Now, here comes the fallacy in the report, they projected a resurgence of insecurity in Nigeria. When I saw this recommendation, the first thought that came to my mind, was whether the International Monetary Fund (IMF) team, have extended their consultation into the defence ministry, apart from the established contact with the Federal Ministry of Finance and the Central Bank of Nigeria, besides, since when have financial experts become security apparatchiks.
SWF AND WHY WE LAMENT
Last week, many in the financial industry, where expressing happiness with what has became of the Sovereign Wealth Fund (SWF), how it achieved commendable profit while serving as a back-up fund for infrastructural financing.
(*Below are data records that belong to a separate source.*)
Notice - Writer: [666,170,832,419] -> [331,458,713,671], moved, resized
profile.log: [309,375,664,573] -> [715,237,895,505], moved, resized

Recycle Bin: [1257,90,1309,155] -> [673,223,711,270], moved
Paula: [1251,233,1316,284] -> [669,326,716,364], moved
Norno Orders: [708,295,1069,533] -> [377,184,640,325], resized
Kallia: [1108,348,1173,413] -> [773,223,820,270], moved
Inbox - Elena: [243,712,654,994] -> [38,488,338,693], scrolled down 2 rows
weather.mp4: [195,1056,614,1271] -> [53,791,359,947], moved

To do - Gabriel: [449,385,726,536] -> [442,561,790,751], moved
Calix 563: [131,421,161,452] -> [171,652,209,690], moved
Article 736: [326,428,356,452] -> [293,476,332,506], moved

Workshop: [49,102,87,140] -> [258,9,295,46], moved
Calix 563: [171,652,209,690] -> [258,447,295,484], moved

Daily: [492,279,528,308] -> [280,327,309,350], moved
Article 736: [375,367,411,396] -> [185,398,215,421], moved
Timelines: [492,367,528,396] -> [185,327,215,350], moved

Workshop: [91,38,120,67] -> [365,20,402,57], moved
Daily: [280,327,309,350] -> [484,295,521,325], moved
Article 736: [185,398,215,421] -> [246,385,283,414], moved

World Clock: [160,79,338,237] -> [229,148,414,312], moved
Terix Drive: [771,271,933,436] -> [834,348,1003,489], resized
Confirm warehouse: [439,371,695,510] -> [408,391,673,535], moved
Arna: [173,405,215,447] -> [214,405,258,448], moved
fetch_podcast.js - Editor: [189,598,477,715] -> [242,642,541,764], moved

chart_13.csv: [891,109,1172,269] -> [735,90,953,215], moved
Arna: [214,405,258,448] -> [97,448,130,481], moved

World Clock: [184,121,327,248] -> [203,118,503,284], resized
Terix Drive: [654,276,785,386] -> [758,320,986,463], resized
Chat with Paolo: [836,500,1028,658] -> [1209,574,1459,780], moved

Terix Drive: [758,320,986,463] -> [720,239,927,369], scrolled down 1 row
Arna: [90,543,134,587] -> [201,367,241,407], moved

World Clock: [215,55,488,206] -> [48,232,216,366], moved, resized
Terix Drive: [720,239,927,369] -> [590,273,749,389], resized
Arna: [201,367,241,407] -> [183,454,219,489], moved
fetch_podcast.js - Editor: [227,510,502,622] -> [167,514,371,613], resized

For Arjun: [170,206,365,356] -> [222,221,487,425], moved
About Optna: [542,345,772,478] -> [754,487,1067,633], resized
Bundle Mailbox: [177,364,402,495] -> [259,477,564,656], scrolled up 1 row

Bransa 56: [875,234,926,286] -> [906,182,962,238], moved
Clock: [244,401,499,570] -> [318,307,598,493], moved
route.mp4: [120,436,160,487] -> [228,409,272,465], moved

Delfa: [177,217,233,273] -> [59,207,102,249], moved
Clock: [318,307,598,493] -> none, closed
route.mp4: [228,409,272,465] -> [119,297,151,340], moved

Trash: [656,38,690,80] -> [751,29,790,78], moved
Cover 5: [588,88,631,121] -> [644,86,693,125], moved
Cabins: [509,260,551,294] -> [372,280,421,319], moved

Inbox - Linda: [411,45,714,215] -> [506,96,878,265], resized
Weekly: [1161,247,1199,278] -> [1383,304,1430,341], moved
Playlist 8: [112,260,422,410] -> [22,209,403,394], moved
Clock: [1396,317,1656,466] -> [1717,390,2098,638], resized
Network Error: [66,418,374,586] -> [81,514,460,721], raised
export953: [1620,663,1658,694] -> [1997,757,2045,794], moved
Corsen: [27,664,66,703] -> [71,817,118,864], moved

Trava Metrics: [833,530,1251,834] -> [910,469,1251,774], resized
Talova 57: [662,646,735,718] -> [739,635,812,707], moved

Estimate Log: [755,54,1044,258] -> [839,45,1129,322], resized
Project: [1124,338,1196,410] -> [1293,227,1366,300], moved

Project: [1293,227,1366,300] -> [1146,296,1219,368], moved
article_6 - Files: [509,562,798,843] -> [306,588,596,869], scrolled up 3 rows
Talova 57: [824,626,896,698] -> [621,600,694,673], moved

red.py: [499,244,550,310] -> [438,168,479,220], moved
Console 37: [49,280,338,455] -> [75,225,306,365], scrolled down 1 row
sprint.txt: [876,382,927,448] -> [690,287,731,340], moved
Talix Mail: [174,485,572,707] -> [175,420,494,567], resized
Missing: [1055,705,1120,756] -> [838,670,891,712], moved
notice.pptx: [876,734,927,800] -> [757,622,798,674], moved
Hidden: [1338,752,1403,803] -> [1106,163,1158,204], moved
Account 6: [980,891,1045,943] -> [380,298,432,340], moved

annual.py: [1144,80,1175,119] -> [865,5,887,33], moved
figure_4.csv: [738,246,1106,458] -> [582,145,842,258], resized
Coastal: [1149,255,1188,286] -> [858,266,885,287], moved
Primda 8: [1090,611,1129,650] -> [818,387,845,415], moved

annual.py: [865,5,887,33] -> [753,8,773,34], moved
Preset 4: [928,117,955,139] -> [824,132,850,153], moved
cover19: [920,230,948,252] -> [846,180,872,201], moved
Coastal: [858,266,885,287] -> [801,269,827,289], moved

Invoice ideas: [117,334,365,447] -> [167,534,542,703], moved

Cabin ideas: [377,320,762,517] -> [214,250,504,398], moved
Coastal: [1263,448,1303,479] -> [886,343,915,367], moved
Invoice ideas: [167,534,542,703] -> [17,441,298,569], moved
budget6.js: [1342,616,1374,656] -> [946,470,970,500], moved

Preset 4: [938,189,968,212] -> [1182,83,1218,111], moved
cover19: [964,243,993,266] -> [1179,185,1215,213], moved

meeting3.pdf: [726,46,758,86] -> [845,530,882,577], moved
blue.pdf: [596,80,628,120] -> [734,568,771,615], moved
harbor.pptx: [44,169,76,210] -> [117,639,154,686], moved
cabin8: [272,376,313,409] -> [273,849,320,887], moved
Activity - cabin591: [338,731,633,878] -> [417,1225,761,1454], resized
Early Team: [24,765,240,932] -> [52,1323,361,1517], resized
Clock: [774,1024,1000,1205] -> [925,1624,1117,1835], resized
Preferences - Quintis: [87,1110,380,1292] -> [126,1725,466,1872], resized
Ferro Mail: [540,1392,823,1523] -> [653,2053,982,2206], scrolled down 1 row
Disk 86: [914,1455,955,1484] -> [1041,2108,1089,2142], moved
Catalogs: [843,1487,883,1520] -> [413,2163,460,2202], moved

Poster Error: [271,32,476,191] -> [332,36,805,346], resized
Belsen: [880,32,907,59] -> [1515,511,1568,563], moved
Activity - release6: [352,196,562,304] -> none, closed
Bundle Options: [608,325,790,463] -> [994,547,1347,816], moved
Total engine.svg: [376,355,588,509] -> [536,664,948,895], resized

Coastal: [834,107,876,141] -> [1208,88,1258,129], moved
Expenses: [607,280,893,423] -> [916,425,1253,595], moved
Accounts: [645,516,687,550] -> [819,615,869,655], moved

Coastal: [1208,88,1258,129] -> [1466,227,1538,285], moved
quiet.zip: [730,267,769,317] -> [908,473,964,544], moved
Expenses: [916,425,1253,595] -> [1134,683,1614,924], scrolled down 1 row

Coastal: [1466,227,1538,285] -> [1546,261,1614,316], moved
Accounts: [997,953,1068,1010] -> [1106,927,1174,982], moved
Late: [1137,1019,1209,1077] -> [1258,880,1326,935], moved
They also wondered why the Nigerian Governors Forum (NGF) opposed it and even litigated against it, well, it is because the economic management team of the past administration, have not explained the policy to them, educating them of the benefit that stands to accrue to them, mind you, the Nigerian Governors Forum (NGF), was mostly populated by governors of the same ruling party, thus, how could they have cut their noses to spite their faces.
Basically, this is why we lament, when we had massive oil revenues, it was not saved neither was it invested, simply because the economic managers cannot communicate, nor stoop down to engage with the governors, on positive policy matters that could drive the Nigerian economy forward. Principally, this is why the present administration laments, because opportunity once lost, can never be regained.